MATERIALS AND METHODS

In situ hybridization. Double in situhybridization was performed as described by Svenningsson et al. (1997)on 10-μm-thick brain sections of wild-type mice from an hybrid C57BL/6x129Sv strain. The GluR6 cRNA probe was labeled with [³⁵S]UTP, whereas probes for substance P and enkephalin mRNA were labeled with digoxigenin-11-UTP. Brain sections were hybridized overnight with a combination of³⁵S- and digoxigenin-labeled probes.
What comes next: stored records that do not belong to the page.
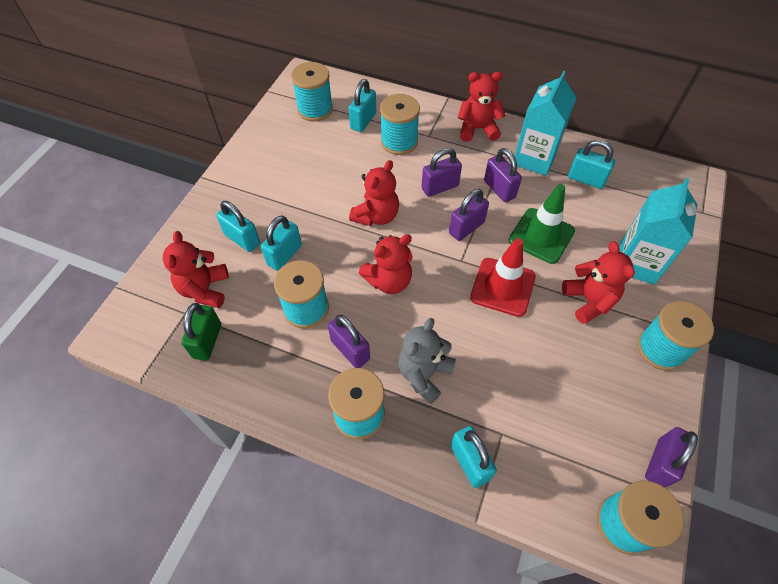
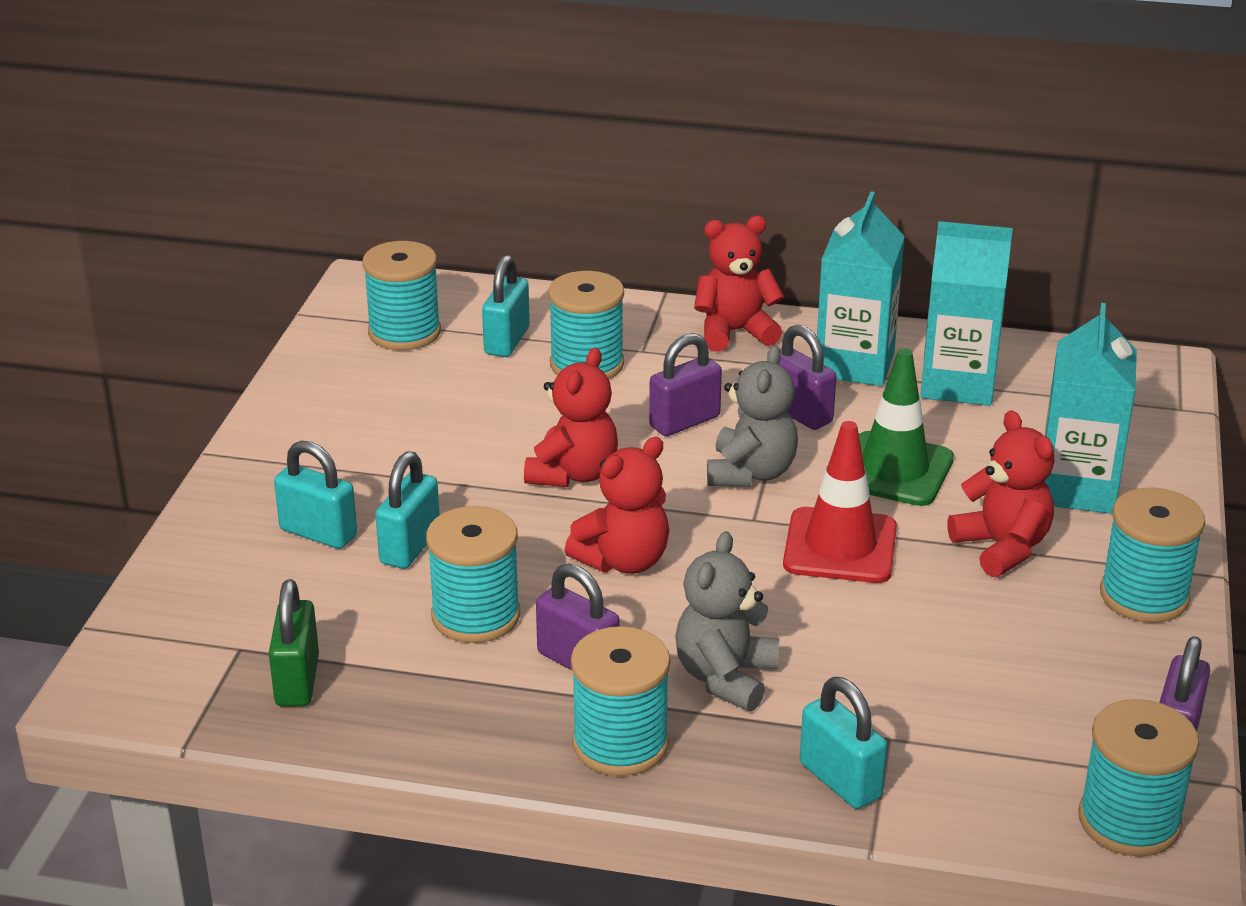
camera: 10 degrees left, 25 degrees down
red teddy bear [163,231,229,308] -> none
purple padlock [449,189,489,241] -> grey teddy bear [707,345,798,487]
turquoise padlock [568,140,615,189] -> turquoise carton [921,221,1013,406]

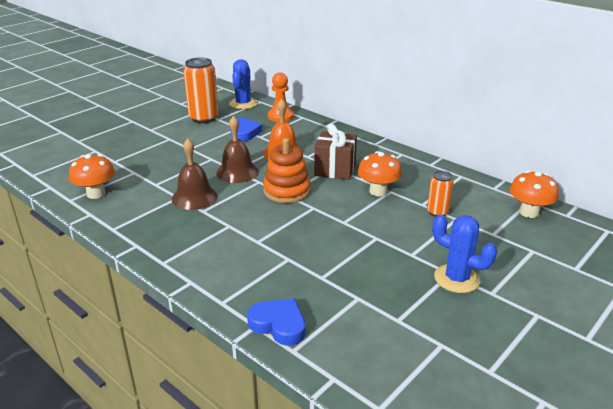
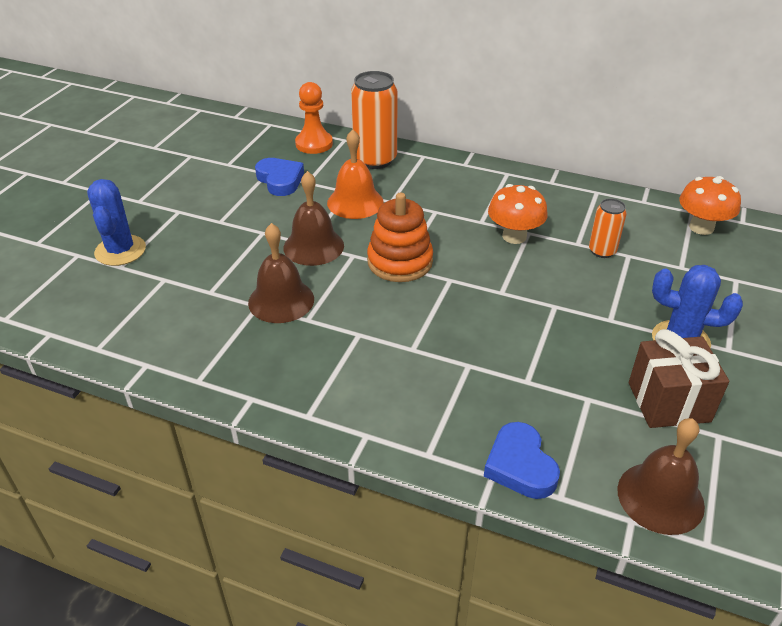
camera: 20 degrees left, 10 degrees up
orange mushroom [69,154,115,199] -> none
orange can [183,58,219,123] -> orange can moved to [351,71,398,169]
blue cactus [229,59,257,109] -> blue cactus moved to [87,179,146,266]
blue heart [247,298,305,346] -> blue heart turned 120 degrees counterclockwise [484,422,560,499]
brown gift [314,123,357,180] -> brown gift moved to [629,329,729,428]
none -> brown bell [617,418,705,535]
Slides were washed in RNaseA and various concentrations of SSC. Sections were rinsed in buffer and incubated with alkaline phosphatase-conjugated anti-digoxigenin antiserum. After a series of rinses and incubation in different buffers, sections were dried and dipped into Ilford K5 emulsion. The sections were exposed for 3 weeks then developed and mounted for microscopic examination. Labeled neurons in the dorsal and ventral striatum were identified and counted by using computer-assisted image analysis (Histo 200; Biocom, Les Ulis, France). Two categories of neurons were counted: those exhibiting either only nonradioactive signal or only radioactive signal and those that exhibited both signals. Data are analyzed as neuronal density (number of neurons counted per square millimeter).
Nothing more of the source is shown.